**Set of tasks**:
- A) Using the blog post on warrants for cell phone data, answer these:
(i) What share of wiretap warrants were approved over the last decade?
(ii) Which doctrine does the government say entitles it to location records?
(iii) How old must electronic communications be before the Stored Communications Act lets agencies access them without a warrant?
- B) Pick up the blog post on warrants for cell phone data after its final sentence and keep writing.

**Reading passage**:
◇ ◇ ◇
Quotulatiousness

July 15, 2014

The sheer difficulty of obtaining a warrant

Filed under: Government, Law, Liberty, Technology, USA — Tags: , , , — Nicholas @ 08:21

Tim Cushing wonders why we don’t seem to sympathize with the plight of poor, overworked law enforcement officials who find the crushing burden of getting a warrant for accessing your cell phone data to be too hard:

You’d think approved warrants must be like albino unicorns for all the arguing the government does to avoid having to run one by a judge. It continually acts as though there aren’t statistics out there that show obtaining a warrant is about as difficult as obeying the laws of thermodynamics. Wiretap warrants have been approved 99.969% of the time over the last decade. And that’s for something far more intrusive than cell site location data.

But still, the government continues to argue that location data, while possibly intrusive, is simply Just Another Business Record — records it is entitled to have thanks to the Third Party Doctrine. Any legal decision that suggests even the slightest expectation of privacy might have arisen over the past several years as the public’s relationship with cell phones has shifted from “luxury item/business tool” to “even grandma has a smartphone” is greeted with reams of paper from the government, all of it metaphorically pounding on the table and shouting “BUSINESS RECORDS!”

When that fails, it pushes for the lower bar of the Stored Communications Act [PDF] to be applied to its request, dropping it from “probable cause” to “specific and articulable facts.” The Stored Communications Act is the lowest bar, seeing as it allows government agencies and law enforcement to access electronic communications older than 180 days without a warrant. It’s interesting that the government would invoke this to defend the warrantless access to location metadata, seeing as the term “communications” is part of the law’s title. This would seem to imply what’s being sought is actual content — something that normally requires a higher bar to obtain.
◇ ◇ ◇
**Information provided**:
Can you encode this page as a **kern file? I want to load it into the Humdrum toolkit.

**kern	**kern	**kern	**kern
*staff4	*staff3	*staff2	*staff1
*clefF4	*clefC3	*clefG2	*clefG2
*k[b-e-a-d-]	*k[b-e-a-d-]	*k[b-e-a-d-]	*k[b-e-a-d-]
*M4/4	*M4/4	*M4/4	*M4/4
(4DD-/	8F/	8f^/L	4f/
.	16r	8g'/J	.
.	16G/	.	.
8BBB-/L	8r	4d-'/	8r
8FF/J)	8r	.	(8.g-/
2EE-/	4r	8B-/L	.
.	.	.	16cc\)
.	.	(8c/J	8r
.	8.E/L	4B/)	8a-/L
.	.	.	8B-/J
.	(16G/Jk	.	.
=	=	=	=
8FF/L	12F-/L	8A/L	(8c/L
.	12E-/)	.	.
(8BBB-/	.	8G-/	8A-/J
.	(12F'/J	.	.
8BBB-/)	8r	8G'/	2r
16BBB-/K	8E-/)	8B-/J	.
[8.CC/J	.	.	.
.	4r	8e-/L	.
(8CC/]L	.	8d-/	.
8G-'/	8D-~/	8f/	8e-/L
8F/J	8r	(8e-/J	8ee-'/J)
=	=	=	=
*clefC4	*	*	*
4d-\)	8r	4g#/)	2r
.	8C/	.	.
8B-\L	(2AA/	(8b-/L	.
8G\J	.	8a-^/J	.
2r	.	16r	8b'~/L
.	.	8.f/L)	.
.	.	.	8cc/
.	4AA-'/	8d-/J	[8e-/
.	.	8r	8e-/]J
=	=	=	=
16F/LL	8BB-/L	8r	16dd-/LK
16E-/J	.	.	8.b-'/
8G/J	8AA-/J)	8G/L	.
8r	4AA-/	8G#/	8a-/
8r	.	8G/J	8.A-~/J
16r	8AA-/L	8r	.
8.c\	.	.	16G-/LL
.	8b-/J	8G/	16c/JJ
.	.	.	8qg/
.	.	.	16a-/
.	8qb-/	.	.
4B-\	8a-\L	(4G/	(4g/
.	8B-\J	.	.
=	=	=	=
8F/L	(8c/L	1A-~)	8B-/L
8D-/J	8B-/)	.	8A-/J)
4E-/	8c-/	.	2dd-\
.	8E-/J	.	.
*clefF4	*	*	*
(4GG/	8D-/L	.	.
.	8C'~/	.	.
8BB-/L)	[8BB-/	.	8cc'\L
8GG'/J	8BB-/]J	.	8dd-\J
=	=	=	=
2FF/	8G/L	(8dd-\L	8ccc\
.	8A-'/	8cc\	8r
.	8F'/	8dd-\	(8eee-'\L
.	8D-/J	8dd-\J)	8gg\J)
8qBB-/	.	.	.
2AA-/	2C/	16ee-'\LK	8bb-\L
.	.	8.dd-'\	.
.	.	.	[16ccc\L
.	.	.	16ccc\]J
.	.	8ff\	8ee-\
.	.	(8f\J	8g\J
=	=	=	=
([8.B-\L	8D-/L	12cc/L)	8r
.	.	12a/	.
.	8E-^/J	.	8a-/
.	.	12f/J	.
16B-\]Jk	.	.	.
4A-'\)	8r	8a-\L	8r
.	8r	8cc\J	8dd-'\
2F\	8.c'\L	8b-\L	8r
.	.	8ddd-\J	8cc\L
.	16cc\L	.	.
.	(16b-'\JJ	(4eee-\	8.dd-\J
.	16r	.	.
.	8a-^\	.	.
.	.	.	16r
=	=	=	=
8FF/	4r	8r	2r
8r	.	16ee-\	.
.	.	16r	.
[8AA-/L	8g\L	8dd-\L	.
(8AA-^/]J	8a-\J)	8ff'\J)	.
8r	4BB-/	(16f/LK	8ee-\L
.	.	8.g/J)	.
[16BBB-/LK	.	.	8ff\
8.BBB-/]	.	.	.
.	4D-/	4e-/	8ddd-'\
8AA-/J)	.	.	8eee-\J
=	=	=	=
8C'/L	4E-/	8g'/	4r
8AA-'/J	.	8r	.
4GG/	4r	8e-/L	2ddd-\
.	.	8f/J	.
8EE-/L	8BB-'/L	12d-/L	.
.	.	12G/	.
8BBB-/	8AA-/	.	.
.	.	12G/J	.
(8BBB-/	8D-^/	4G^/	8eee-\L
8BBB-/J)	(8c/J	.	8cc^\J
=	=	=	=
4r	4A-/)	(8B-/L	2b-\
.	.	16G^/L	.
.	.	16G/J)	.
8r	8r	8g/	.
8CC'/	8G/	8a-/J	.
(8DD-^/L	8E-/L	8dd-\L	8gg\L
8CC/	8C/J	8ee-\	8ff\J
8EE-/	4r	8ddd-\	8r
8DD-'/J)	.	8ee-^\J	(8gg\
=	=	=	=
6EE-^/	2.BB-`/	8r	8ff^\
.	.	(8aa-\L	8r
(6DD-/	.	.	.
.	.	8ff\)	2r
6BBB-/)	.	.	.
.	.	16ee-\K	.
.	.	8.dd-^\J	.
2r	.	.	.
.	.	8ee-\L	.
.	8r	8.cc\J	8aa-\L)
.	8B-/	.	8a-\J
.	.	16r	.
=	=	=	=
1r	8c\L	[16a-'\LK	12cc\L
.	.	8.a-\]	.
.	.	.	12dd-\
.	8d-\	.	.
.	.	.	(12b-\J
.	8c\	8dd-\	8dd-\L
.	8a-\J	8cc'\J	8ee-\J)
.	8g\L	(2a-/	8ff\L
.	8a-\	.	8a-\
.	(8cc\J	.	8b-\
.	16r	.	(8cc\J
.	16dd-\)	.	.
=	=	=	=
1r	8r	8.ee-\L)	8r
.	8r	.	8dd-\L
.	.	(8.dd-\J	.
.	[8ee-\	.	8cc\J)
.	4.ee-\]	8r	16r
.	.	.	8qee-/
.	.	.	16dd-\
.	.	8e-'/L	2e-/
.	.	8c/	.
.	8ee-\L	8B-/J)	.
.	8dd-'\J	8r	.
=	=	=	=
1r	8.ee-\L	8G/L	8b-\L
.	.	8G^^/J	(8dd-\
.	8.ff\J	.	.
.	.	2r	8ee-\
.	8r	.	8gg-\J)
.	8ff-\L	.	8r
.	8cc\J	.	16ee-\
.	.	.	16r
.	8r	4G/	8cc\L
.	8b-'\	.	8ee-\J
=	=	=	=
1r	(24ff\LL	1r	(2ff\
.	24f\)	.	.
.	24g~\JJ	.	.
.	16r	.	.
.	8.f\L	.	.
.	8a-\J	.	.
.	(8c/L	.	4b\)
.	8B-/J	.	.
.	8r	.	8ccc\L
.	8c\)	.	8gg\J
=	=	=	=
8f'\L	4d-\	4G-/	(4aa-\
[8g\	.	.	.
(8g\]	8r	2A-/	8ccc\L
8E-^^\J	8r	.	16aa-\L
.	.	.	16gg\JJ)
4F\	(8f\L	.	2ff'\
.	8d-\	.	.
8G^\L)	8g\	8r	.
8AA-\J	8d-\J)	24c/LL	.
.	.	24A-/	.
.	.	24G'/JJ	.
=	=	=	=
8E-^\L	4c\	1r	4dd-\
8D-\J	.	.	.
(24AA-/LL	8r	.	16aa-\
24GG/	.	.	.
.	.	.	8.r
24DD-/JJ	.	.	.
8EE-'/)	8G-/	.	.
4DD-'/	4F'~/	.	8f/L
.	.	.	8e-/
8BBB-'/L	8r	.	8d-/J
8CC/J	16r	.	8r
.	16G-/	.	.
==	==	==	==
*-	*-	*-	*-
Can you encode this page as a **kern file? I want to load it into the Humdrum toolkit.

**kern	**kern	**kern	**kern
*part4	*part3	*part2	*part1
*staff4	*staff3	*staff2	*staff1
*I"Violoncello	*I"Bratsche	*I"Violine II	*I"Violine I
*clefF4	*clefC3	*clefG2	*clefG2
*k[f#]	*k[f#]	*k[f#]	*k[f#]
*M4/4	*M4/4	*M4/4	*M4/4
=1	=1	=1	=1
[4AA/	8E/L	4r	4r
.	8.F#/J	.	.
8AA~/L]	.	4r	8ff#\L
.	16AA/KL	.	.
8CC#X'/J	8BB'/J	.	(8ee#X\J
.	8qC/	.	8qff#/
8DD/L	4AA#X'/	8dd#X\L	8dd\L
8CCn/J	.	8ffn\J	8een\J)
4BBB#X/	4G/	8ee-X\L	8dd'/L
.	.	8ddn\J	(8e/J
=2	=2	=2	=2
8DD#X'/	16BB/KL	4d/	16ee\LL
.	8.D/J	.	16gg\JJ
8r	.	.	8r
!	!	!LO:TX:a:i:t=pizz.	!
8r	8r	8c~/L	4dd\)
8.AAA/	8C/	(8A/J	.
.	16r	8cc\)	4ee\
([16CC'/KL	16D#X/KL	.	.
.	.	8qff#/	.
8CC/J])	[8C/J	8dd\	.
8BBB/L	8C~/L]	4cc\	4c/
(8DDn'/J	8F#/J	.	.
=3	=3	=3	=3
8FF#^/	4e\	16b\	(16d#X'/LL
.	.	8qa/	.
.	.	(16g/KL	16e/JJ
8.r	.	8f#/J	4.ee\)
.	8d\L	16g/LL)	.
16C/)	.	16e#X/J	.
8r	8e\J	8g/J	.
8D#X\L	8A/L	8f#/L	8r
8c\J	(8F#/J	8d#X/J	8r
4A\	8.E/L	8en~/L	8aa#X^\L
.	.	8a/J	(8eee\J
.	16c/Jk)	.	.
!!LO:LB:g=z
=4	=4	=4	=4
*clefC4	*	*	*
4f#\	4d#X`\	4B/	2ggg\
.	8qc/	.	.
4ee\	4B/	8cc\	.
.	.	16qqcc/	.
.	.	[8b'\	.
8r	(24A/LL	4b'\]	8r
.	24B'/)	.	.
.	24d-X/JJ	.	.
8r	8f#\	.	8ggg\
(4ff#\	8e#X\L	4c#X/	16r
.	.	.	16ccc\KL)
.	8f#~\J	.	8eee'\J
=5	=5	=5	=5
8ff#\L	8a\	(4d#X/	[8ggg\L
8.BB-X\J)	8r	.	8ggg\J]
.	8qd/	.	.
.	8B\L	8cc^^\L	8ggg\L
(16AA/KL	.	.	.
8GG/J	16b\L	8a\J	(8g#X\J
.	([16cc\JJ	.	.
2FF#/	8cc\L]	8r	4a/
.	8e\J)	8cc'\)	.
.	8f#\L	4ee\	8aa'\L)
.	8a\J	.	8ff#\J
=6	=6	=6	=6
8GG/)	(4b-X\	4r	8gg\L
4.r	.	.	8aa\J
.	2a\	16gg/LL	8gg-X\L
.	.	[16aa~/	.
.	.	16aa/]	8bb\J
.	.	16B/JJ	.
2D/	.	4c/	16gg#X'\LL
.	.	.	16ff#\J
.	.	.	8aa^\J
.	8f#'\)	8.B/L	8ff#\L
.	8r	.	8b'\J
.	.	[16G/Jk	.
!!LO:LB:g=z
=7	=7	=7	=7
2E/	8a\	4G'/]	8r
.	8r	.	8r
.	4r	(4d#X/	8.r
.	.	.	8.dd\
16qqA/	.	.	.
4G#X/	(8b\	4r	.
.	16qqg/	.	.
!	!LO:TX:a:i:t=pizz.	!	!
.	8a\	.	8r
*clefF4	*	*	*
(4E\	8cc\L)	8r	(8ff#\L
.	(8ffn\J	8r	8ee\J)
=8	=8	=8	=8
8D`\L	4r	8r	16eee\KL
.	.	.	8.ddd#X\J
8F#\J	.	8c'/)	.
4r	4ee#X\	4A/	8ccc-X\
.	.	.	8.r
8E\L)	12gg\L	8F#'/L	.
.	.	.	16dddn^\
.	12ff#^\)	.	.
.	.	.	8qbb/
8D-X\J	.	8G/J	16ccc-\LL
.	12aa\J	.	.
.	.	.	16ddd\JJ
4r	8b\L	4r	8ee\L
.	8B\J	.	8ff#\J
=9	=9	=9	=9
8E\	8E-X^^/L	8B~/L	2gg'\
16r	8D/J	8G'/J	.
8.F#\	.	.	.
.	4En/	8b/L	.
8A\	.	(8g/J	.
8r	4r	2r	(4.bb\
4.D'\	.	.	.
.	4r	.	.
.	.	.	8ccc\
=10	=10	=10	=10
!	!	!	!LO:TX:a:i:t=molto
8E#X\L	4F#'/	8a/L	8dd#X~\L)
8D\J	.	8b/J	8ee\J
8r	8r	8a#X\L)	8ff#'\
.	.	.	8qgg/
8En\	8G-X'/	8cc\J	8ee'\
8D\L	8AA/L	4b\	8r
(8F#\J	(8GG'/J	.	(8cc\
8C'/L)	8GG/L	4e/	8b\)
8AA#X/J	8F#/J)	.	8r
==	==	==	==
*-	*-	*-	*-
◇ ◇ ◇
**Expected results**:
- A)
(i) 99.969%
(ii) The Third Party Doctrine
(iii) Older than 180 days

- B)
Update: Ken White at Popehat says warrants are not particularly strong devices to protect your liberty and lists a few distressing cases where warrants have been issued recently.

We’re faced all the time with the ridiculous warrants judges will sign if they’re asked. Judges will sign a warrant to give a teenager an injection to induce an erection so that the police can photograph it to fight sexting. Judges will, based on flimsy evidence, sign a warrant allowing doctors to medicate and anally penetrate a man because he might have a small amount of drugs concealed in his rectum. Judges will sign a warrant to dig up a yard based on a tip from a psychic. Judges will kowtow to an oversensitive politician by signing a warrant to search the home of the author of a patently satirical Twitter account. Judges will give police a warrant to search your home based on a criminal libel statute if your satirical newspaper offended a delicate professor. And you’d better believe judges will oblige cops by giving them a search warrant when someone makes satirical cartoons about them.

I’m not saying that warrants are completely useless. Warrants create a written record of the government’s asserted basis for an action, limiting cops’ ability to make up post-hoc justifications. Occasionally some prosecutors turn down weak warrant applications. The mere process of seeking a warrant may regulate law enforcement behavior soomewhat.

Rather, I’m saying that requiring the government to get a warrant isn’t the victory you might hope. The numbers — and the experience of criminal justice practitioners — suggests that judges in the United States provide only marginal oversight over what is requested of them. Calling it a rubber stamp is unfair; sometimes actual rubber stamps run out of ink. The problem is deeper than court decisions that excuse the government from seeking warrants because of the War on Drugs or OMG 9/11 or the like. The problem is one of the culture of the criminal justice system and the judiciary, a culture steeped in the notion that “law and order” and “tough on crime” are principled legal positions rather than political ones. The problem is that even if we’d like to see the warrant requirement as interposing neutral judges between our rights and law enforcement, there’s no indication that the judges see it that way.